The "Apple model" is changing. If Apple fails to make a version of its OS available to the Wintel public, it will take decades to reach market parity with Windows. Not releasing Mac OS X on the Wintel world to save Apple's hardware division would be like cutting off the nose to spite the face. By opening up the Mac OS X market to all Intel boxes (and I assume AMD boxes as well) Apple will be in direct competition with Microsoft. That has never been the case.
The central advantage of Windows (that it can be installed on a wide variety of boxes) would disappear overnight. Reliability could be at least as good as Windows, but without the viruses and spyware. Those who wanted the ultimate in stability and style could still buy a 100% Apple system. The important thing is that no sane IT director would chose to keep his computers on Windows because the cost of changing would be software alone, i.e., their hardware could sit still. Then Apple gets a real crack at the corporate market. Then Bill Gates will be left with a pile of worthless paper in all his Microsoft stock (he'll still be rich because he has steadily divested his MS interest, but think of all the new fortunes to be made in Apple stock!!).

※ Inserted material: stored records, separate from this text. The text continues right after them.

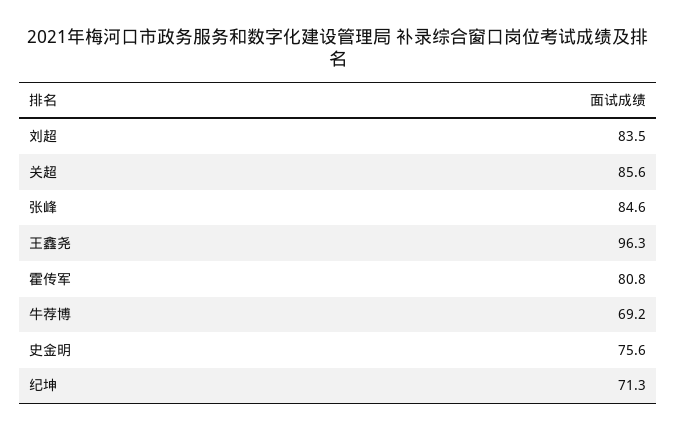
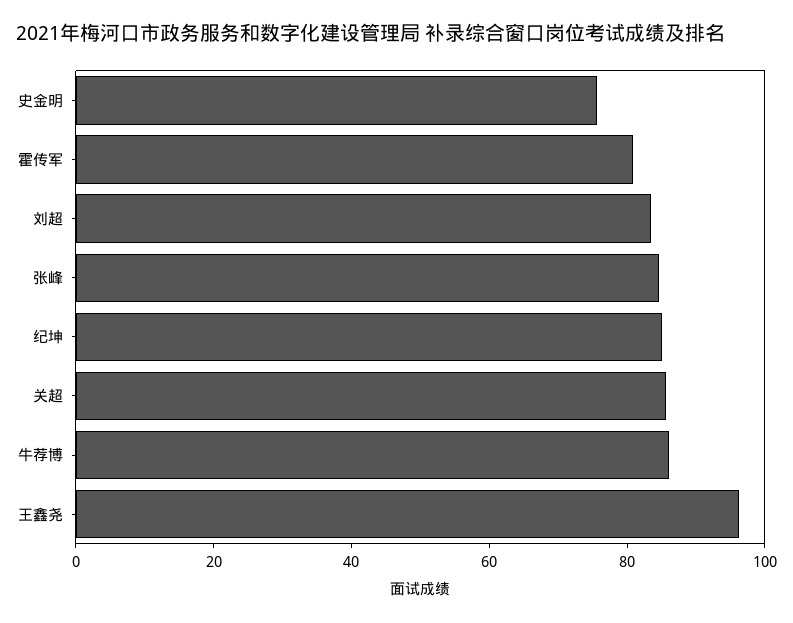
  {
    "刘超": 83.5,
    "关超": 85.6,
    "张峰": 84.6,
    "王鑫尧": 96.3,
    "霍传军": 80.8,
-   "牛荐博": 69.2,
+   "牛荐博": 85,
    "史金明": 75.6,
-   "纪坤": 71.3
+   "纪坤": 85
  }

This is not a redux of the clone fiasco, because Apple is not licensing its OS to new developers to expand its market share. It is (or could be) launching a frontal attack against Microsoft's market share.

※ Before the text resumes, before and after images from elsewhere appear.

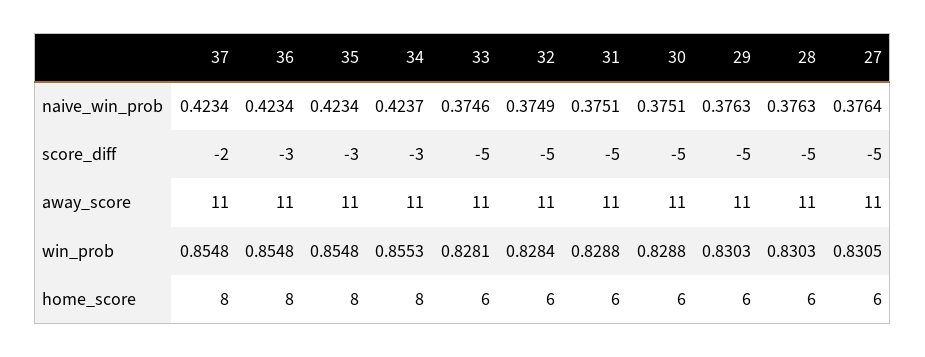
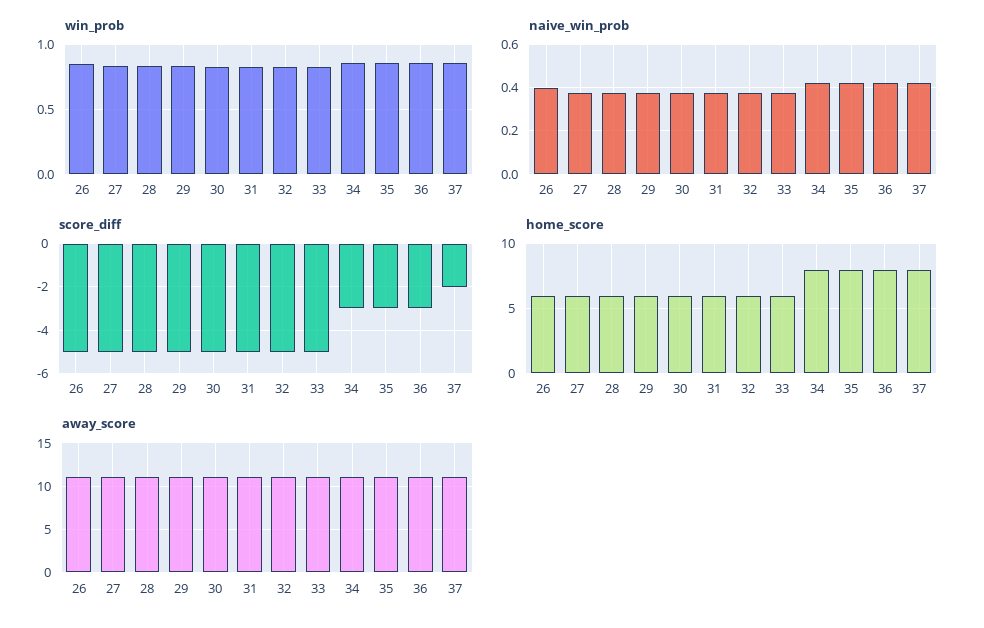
  {
    "naive_win_prob": {
      "37": 0.4234,
      "36": 0.4234,
      "35": 0.4234,
      "34": 0.4237,
      "33": 0.3746,
      "32": 0.3749,
      "31": 0.3751,
      "30": 0.3751,
      "29": 0.3763,
      "28": 0.3763,
-     "27": 0.3764
+     "27": 0.3764,
+     "26": 0.4
    },
    "score_diff": {
      "37": -2,
      "36": -3,
      "35": -3,
      "34": -3,
      "33": -5,
      "32": -5,
      "31": -5,
      "30": -5,
      "29": -5,
      "28": -5,
-     "27": -5
+     "27": -5,
+     "26": -5
    },
    "away_score": {
      "37": 11,
      "36": 11,
      "35": 11,
      "34": 11,
      "33": 11,
      "32": 11,
      "31": 11,
      "30": 11,
      "29": 11,
      "28": 11,
-     "27": 11
+     "27": 11,
+     "26": 11
    },
    "win_prob": {
      "37": 0.8548,
      "36": 0.8548,
      "35": 0.8548,
      "34": 0.8553,
      "33": 0.8281,
      "32": 0.8284,
      "31": 0.8288,
      "30": 0.8288,
      "29": 0.8303,
      "28": 0.8303,
-     "27": 0.8305
+     "27": 0.8305,
+     "26": 0.85
    },
    "home_score": {
      "37": 8,
      "36": 8,
      "35": 8,
      "34": 8,
      "33": 6,
      "32": 6,
      "31": 6,
      "30": 6,
      "29": 6,
      "28": 6,
-     "27": 6
+     "27": 6,
+     "26": 6
    }
  }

Apple's hardware division will not die, in fact its longevity will be guaranteed by a Wintel-compatible Mac OS. Witness the Xbox; it is a billion dollar negative entry on the MS balance sheet - and little more than a blip in comparison to its big brother Windows. When Apple is the standard OS, think of the R&D dollars Apple will have to spend on its hardware.
This could be the start of something profound.